Security researchers claim that cyber criminals who use tactics and tools previously associated with Chinese government-supported computer network intrusions have joined the cyber crime industry of ransomware.
Ransomware, that involves encrypting a target’s computer files and then demanding payment to unlock them, has generally been considered the domain of run-of-the-mill cyber criminals. Nevertheless, the security companies’ executives have seen a level of sophistication in at least a half dozen cases over the last three months akin to those used in state-sponsored attacks, including techniques to gain entry and move around the networks, as well as the software used to manage intrusions.
“It is obviously a group of skilled of operators that have some amount of experience conducting intrusions,” stated Phil Burdette, who heads an incident response team.
Phil Burdette and his team were called in on three cases in as many months where hackers spread ransomware after exploiting known vulnerabilities in application servers. From there, the hackers tricked more than 100 computers in each of the companies into installing the malicious programs.
Among the victims of ransomware were a transportation company and a technology firm which had 30% of its computers infected.
Security firms Attack Research, InGuardians and G-C Partners, said they had separately investigated three other similar ransomware attacks since December. The researchers concluded that behind the affected companies was a well-known advanced threat group from China.
The ransomware attacks have not previously been reported, and the companies which were victims of the hackers refused to be identified publicly.
The security experts have different theories about what is behind them, though they have not come to any final conclusions yet.
The theories follow the possibility that the Chinese government has reduced its support for economic espionage, which it pledged to oppose in an agreement with the United States last year. Some US companies have reported a decline in Chinese hacking since the agreement.
The researchers say that some government hackers or contractors could be out of work or with reduced work and looking to supplement their income via ransomware.
According to Burdette, the companies which had been penetrated for trade secrets or other reasons in the past were now being abandoned as China backs away, and the spies or their associates were taking as much as they could on the way out. In one of Dell’s cases, the means of access by the team spreading ransomware was established in 2013.
The security researchers could not completely rule out more prosaic explanations, such as the possibility that ordinary criminals had improved their skills and bought tools previously used only by governments.
According to Dell, some of the malicious software had been associated by other security firms with a group dubbed Codoso, which has a record of years of attacks of interest to the Chinese government, including those on US defence companies and websites which draw Chinese minorities
Ransomware has been around for years, spread by some of the same people who previously installed fake antivirus programs on home computers and badgered the victims into paying to remove imaginary threats.
During the past two years, better encryption techniques have often made it impossible for users to regain access to their files without cooperation from the hackers. Most ransomware payments are made in the virtual currency Bitcoin and remain secret, but institutions including a Los Angeles hospital have gone public about ransomware attacks.

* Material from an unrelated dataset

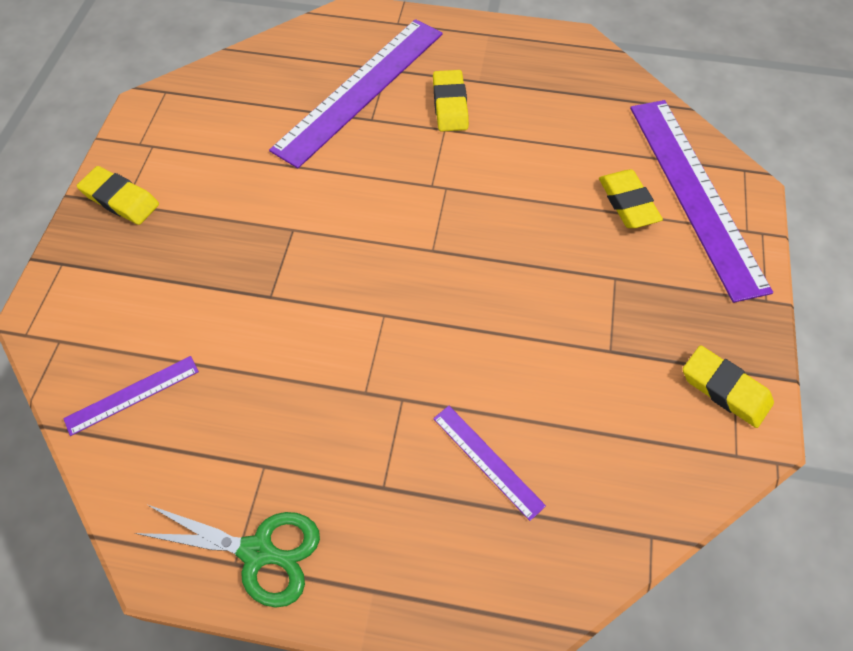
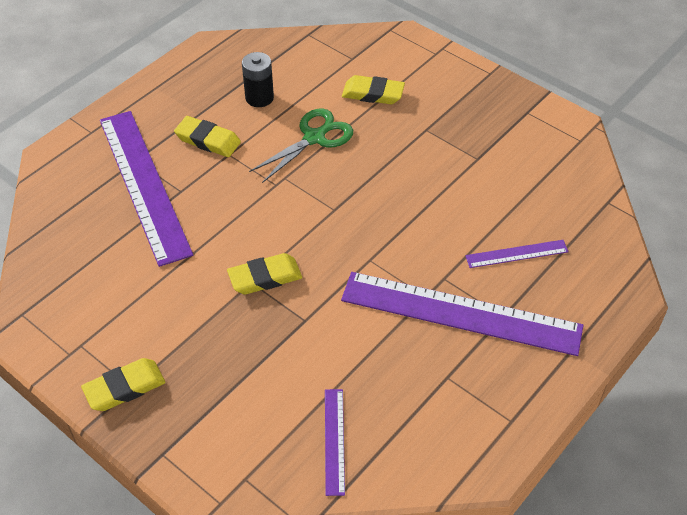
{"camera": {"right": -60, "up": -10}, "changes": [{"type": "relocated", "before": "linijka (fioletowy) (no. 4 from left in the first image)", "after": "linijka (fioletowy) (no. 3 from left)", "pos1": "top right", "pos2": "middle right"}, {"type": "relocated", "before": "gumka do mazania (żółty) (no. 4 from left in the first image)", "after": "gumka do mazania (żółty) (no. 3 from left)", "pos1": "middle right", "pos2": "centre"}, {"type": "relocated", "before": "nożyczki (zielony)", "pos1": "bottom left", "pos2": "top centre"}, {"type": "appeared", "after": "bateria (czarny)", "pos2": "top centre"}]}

The creators of ransomware often set low prices which most victims are willing to pay, and they usually do decrypt the files, which ensures that victims will post positively online about the transaction, making the next victims who research their predicament more willing to pay.
However, the security companies have warned that because the aggregate payoffs for ransomware gangs are increasing, more hackers will shift to it from credit card theft and other complicated scams.